[Stored data entries]
<<<<
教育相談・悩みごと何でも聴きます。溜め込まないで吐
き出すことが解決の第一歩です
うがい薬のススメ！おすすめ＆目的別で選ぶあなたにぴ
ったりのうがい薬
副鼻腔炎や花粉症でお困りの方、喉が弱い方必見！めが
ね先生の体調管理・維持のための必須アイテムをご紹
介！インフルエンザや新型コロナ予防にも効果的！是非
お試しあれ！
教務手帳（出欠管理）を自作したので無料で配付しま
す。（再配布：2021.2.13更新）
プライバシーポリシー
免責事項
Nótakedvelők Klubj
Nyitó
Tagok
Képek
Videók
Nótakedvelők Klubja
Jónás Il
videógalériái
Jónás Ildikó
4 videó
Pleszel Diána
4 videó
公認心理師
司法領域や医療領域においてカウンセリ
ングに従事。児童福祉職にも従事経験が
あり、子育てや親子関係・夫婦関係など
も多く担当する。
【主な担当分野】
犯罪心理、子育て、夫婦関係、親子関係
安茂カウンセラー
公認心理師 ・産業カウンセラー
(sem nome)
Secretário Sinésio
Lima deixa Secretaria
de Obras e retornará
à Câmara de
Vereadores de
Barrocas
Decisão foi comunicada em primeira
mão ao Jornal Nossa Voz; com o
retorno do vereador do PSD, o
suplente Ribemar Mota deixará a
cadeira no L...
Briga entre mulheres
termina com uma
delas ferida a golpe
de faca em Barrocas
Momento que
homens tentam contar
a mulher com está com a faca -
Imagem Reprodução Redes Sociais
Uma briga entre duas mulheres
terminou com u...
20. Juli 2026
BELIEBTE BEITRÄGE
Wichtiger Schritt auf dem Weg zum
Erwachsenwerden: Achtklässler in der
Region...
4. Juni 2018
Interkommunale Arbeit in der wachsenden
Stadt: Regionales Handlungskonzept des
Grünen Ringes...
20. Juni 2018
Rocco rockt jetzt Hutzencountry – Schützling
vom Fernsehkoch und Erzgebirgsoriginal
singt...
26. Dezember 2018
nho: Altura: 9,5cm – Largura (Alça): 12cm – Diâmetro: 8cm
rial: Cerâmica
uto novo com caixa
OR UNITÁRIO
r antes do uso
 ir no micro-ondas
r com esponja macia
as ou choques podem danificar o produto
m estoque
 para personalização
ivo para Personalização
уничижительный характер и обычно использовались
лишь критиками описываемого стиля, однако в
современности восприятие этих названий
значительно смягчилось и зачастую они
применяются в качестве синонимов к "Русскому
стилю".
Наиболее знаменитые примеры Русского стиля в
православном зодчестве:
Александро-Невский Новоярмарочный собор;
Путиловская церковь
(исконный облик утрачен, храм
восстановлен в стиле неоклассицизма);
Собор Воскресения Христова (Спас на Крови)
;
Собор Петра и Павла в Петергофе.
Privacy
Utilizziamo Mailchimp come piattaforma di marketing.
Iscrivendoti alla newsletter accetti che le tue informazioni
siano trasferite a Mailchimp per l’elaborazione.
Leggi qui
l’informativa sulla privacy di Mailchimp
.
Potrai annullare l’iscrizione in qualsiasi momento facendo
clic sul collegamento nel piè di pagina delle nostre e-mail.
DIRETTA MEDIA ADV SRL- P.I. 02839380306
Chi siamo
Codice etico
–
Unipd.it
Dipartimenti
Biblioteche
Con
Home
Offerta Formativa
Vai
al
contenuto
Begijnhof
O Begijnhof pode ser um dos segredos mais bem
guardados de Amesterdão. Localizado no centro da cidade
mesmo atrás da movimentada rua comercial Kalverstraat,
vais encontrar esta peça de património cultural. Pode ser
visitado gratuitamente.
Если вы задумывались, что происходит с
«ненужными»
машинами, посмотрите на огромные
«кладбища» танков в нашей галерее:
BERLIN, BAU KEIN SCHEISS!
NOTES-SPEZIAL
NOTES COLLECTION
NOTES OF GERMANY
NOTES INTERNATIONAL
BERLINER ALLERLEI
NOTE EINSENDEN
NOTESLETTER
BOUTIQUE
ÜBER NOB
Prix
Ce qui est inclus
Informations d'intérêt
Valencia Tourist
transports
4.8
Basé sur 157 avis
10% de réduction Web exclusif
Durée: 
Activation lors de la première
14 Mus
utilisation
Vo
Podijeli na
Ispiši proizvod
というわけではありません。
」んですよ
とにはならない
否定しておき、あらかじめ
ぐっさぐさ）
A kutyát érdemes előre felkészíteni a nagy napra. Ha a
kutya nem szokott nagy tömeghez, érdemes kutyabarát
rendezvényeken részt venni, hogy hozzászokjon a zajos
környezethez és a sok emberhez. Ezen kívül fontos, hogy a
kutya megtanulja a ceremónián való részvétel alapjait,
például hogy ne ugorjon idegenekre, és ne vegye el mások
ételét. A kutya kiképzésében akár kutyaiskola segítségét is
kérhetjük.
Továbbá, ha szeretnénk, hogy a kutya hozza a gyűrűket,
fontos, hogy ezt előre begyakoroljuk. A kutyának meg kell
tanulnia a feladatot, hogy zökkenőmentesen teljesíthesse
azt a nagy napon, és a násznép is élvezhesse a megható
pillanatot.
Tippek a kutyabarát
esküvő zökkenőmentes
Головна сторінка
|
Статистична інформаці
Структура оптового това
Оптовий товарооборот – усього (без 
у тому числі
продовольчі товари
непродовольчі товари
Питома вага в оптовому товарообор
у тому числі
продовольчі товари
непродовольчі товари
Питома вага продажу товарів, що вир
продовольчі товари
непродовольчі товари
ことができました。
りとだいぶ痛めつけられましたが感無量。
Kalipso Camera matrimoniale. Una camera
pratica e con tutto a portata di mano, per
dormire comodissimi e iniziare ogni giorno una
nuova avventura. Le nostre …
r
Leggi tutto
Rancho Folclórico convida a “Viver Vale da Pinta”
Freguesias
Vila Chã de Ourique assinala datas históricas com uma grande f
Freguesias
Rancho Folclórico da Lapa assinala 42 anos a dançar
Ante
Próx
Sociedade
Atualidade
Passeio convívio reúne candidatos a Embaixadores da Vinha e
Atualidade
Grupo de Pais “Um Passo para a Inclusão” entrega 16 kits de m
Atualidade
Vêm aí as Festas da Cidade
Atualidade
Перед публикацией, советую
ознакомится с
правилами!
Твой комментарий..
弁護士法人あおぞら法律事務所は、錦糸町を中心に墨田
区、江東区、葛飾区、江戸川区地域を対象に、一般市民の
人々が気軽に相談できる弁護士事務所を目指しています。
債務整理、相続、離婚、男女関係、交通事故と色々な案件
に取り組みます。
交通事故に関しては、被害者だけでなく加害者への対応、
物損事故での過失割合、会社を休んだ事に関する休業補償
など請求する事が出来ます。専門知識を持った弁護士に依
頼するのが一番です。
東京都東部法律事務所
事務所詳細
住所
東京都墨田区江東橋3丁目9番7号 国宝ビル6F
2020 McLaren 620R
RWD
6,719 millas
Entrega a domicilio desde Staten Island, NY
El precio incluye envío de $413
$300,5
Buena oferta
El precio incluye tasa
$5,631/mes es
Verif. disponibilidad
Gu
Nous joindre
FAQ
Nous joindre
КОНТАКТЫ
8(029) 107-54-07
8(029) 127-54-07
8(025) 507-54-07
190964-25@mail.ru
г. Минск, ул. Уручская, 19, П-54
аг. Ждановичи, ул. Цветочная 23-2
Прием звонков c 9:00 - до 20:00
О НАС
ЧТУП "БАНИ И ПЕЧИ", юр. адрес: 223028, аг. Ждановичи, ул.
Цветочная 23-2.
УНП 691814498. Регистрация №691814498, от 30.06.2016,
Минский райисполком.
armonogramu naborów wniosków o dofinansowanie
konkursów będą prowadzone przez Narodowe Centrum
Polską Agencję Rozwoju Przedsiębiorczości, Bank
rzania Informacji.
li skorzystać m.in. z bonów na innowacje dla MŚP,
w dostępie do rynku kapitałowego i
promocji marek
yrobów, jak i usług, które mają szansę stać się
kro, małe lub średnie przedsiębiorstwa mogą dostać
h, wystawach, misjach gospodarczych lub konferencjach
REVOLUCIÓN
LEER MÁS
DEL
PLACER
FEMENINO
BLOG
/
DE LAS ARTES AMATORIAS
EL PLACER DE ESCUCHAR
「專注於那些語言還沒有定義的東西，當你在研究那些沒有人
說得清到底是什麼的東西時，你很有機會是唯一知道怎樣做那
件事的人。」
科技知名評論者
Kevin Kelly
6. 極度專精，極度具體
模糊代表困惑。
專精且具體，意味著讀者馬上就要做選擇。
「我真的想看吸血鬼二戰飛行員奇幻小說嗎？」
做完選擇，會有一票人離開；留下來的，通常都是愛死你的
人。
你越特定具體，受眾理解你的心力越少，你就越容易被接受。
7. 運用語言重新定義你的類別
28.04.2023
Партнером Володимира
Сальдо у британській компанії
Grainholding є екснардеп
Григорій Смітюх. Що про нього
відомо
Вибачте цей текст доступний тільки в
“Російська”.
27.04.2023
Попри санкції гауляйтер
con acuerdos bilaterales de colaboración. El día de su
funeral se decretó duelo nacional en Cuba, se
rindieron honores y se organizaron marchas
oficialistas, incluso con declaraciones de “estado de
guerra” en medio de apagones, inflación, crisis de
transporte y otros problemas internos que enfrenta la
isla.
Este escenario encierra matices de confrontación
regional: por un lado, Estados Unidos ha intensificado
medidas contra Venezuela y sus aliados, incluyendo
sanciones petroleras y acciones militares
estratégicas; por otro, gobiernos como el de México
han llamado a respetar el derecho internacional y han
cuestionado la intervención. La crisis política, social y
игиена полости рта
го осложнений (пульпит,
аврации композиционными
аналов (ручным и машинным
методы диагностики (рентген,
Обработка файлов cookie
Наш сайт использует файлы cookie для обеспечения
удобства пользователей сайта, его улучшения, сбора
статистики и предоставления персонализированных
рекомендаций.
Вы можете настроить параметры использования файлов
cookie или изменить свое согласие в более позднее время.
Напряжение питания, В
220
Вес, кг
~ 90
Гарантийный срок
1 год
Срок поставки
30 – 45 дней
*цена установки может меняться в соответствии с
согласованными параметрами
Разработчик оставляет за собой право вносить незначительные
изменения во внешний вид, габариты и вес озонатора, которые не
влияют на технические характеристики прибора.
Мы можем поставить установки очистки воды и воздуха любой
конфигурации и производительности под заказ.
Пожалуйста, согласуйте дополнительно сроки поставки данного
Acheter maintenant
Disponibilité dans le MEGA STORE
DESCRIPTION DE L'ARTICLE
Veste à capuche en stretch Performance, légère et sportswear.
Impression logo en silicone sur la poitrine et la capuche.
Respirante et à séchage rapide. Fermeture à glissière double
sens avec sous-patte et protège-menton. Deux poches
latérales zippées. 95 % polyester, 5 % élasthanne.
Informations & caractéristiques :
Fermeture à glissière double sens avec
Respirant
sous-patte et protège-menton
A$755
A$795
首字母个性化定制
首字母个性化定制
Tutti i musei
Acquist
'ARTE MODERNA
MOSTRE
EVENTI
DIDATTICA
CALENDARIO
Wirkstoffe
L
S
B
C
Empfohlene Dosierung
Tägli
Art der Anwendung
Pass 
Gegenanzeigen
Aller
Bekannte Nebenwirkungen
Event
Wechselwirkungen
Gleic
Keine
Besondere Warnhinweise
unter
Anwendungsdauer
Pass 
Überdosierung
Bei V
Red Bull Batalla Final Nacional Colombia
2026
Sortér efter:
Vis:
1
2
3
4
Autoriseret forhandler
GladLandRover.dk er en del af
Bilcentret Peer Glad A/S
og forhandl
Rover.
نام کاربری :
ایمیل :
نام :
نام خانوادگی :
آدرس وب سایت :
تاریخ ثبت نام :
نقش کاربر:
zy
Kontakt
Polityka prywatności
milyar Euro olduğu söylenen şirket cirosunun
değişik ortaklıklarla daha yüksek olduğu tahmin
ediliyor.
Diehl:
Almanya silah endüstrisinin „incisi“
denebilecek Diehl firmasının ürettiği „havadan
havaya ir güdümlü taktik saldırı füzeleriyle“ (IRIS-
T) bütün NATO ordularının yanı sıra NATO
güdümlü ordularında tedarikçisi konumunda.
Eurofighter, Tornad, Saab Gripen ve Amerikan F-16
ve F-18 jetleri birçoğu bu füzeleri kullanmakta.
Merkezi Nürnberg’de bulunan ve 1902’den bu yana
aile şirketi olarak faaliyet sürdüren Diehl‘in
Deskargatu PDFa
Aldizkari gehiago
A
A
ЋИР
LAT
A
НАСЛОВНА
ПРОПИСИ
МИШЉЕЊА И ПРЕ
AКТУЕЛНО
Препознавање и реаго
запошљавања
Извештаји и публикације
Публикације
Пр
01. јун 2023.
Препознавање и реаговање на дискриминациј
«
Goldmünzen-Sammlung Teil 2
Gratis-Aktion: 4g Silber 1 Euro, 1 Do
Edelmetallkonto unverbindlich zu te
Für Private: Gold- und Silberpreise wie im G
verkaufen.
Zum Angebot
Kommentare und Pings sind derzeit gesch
>>>>
- Task
Above are the records; from them, give again exactly the lines from the one containing "retorno do vereador do PSD, o" through the one containing "лишь критиками описываемого стиля, однако в", both included.

- Task response
retorno do vereador do PSD, o
suplente Ribemar Mota deixará a
cadeira no L...
Briga entre mulheres
termina com uma
delas ferida a golpe
de faca em Barrocas
Momento que
homens tentam contar
a mulher com está com a faca -
Imagem Reprodução Redes Sociais
Uma briga entre duas mulheres
terminou com u...
20. Juli 2026
BELIEBTE BEITRÄGE
Wichtiger Schritt auf dem Weg zum
Erwachsenwerden: Achtklässler in der
Region...
4. Juni 2018
Interkommunale Arbeit in der wachsenden
Stadt: Regionales Handlungskonzept des
Grünen Ringes...
20. Juni 2018
Rocco rockt jetzt Hutzencountry – Schützling
vom Fernsehkoch und Erzgebirgsoriginal
singt...
26. Dezember 2018
nho: Altura: 9,5cm – Largura (Alça): 12cm – Diâmetro: 8cm
rial: Cerâmica
uto novo com caixa
OR UNITÁRIO
r antes do uso
 ir no micro-ondas
r com esponja macia
as ou choques podem danificar o produto
m estoque
 para personalização
ivo para Personalização
уничижительный характер и обычно использовались
лишь критиками описываемого стиля, однако в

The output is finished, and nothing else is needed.